* **INPUT FOR THIS TASK**
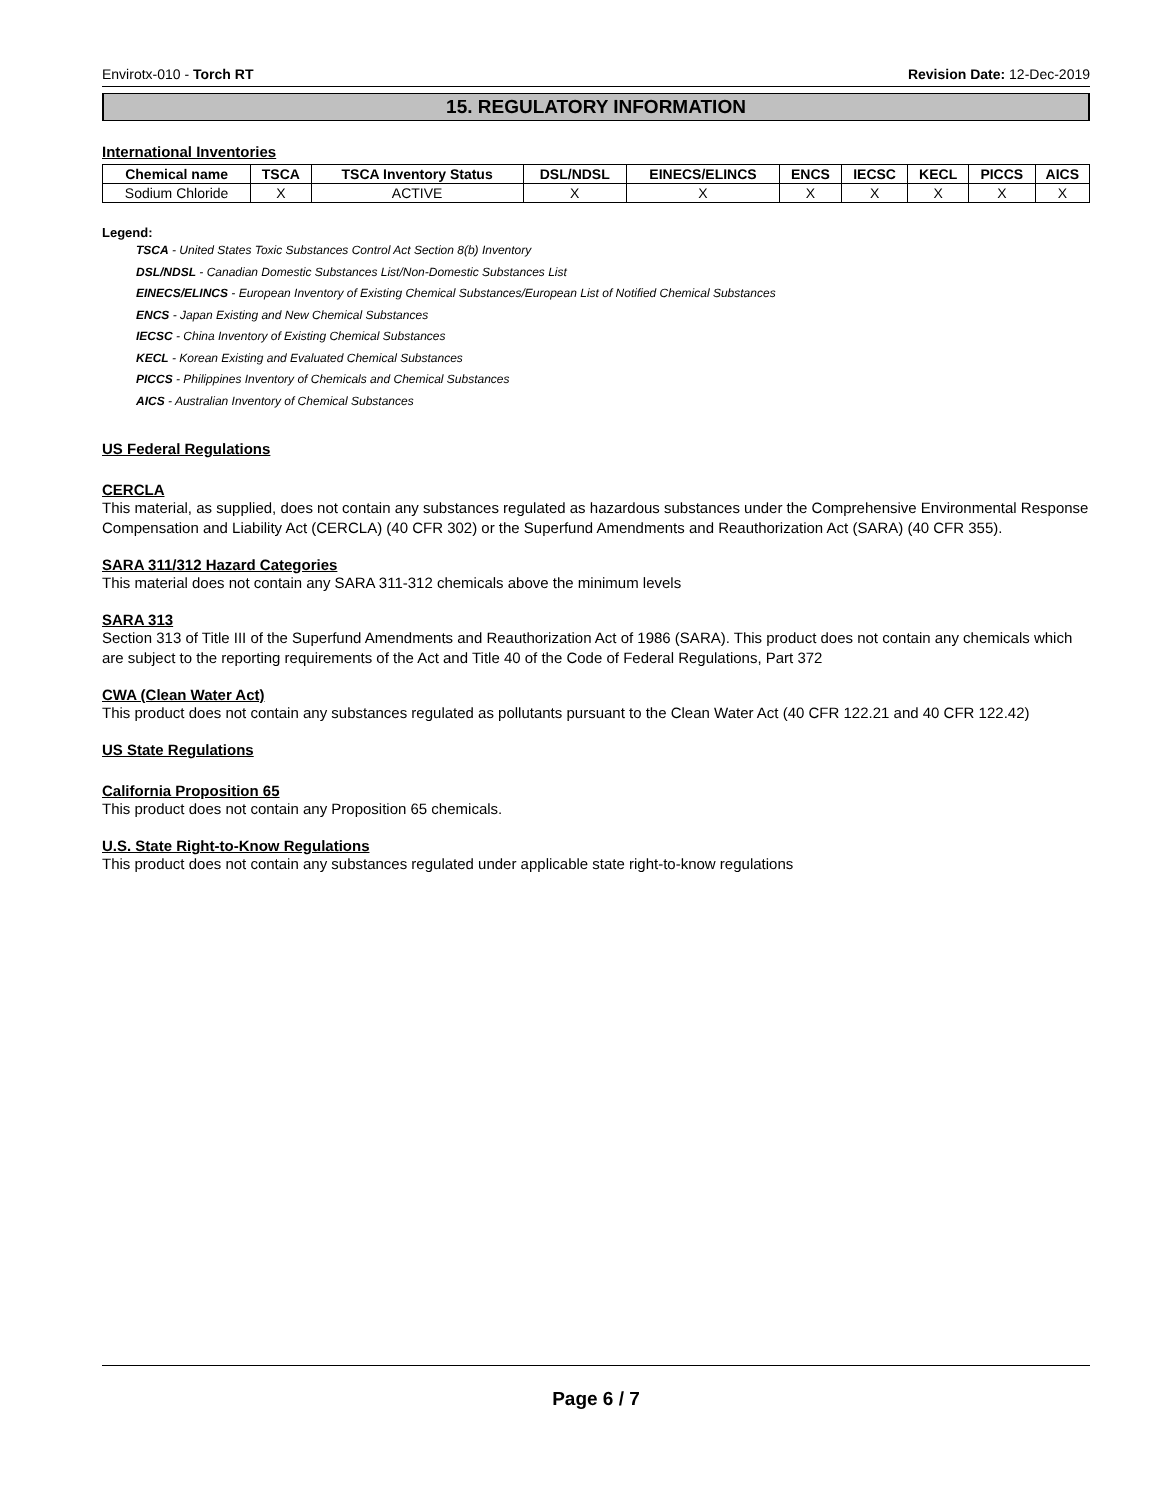Envirotx-010 - Torch RT Revision Date: 12-Dec-2019
15. REGULATORY INFORMATION
International Inventories
| Chemical name | TSCA | TSCA Inventory Status | DSL/NDSL | EINECS/ELINCS | ENCS | IECSC | KECL | PICCS | AICS |
| --- | --- | --- | --- | --- | --- | --- | --- | --- | --- |
| Sodium Chloride | X | ACTIVE | X | X | X | X | X | X | X |
Legend:
TSCA - United States Toxic Substances Control Act Section 8(b) Inventory
DSL/NDSL - Canadian Domestic Substances List/Non-Domestic Substances List
EINECS/ELINCS - European Inventory of Existing Chemical Substances/European List of Notified Chemical Substances
ENCS - Japan Existing and New Chemical Substances
IECSC - China Inventory of Existing Chemical Substances
KECL - Korean Existing and Evaluated Chemical Substances
PICCS - Philippines Inventory of Chemicals and Chemical Substances
AICS - Australian Inventory of Chemical Substances
US Federal Regulations
CERCLA
This material, as supplied, does not contain any substances regulated as hazardous substances under the Comprehensive Environmental Response Compensation and Liability Act (CERCLA) (40 CFR 302) or the Superfund Amendments and Reauthorization Act (SARA) (40 CFR 355).
SARA 311/312 Hazard Categories
This material does not contain any SARA 311-312 chemicals above the minimum levels
SARA 313
Section 313 of Title III of the Superfund Amendments and Reauthorization Act of 1986 (SARA). This product does not contain any chemicals which are subject to the reporting requirements of the Act and Title 40 of the Code of Federal Regulations, Part 372
CWA (Clean Water Act)
This product does not contain any substances regulated as pollutants pursuant to the Clean Water Act (40 CFR 122.21 and 40 CFR 122.42)
US State Regulations
California Proposition 65
This product does not contain any Proposition 65 chemicals.
U.S. State Right-to-Know Regulations
This product does not contain any substances regulated under applicable state right-to-know regulations
Page 6 / 7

* **YOUR OBJECTIVE**
From the line containing "U.S. State Right-to-Know Regulations" down to the last line of the listing above, give every line again exactly, and add nothing.

* **OUTPUT OF THE EXERCISE**
U.S. State Right-to-Know Regulations
This product does not contain any substances regulated under applicable state right-to-know regulations
Page 6 / 7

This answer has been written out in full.